[Photos with located objects]
%%

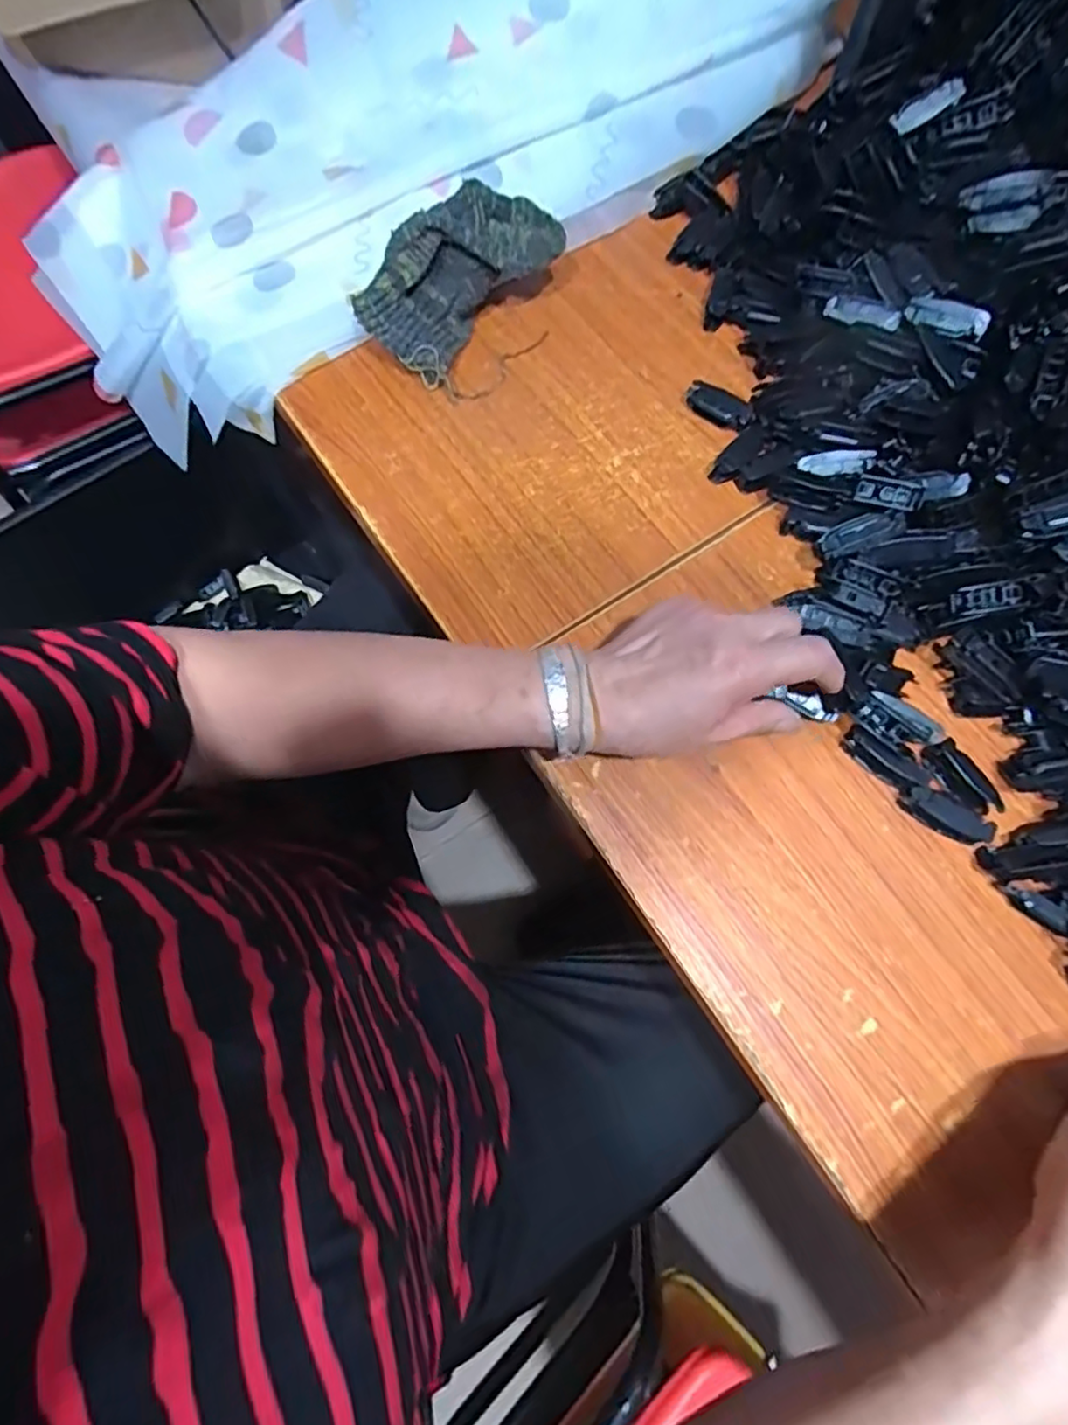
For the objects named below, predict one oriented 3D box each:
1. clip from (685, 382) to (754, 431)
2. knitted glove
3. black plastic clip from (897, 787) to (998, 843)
[{"bbox_3d":[0.133,-0.217,0.456,0.051,0.016,0.023,38,77,12],"label":"clip"},{"bbox_3d":[-0.050,-0.309,0.454,0.067,0.076,0.145,42,78,13],"label":"knitted glove"},{"bbox_3d":[0.239,0.060,0.372,0.051,0.011,0.016,27,75,9],"label":"black plastic clip"}]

%%

# WHAT TO WORK ON
Every line above should be transcribed exactly, though no image should be carried over.

# COMPLETED EXERCISE
For the objects named below, predict one oriented 3D box each:
1. clip from (685, 382) to (754, 431)
2. knitted glove
3. black plastic clip from (897, 787) to (998, 843)
[{"bbox_3d":[0.133,-0.217,0.456,0.051,0.016,0.023,38,77,12],"label":"clip"},{"bbox_3d":[-0.050,-0.309,0.454,0.067,0.076,0.145,42,78,13],"label":"knitted glove"},{"bbox_3d":[0.239,0.060,0.372,0.051,0.011,0.016,27,75,9],"label":"black plastic clip"}]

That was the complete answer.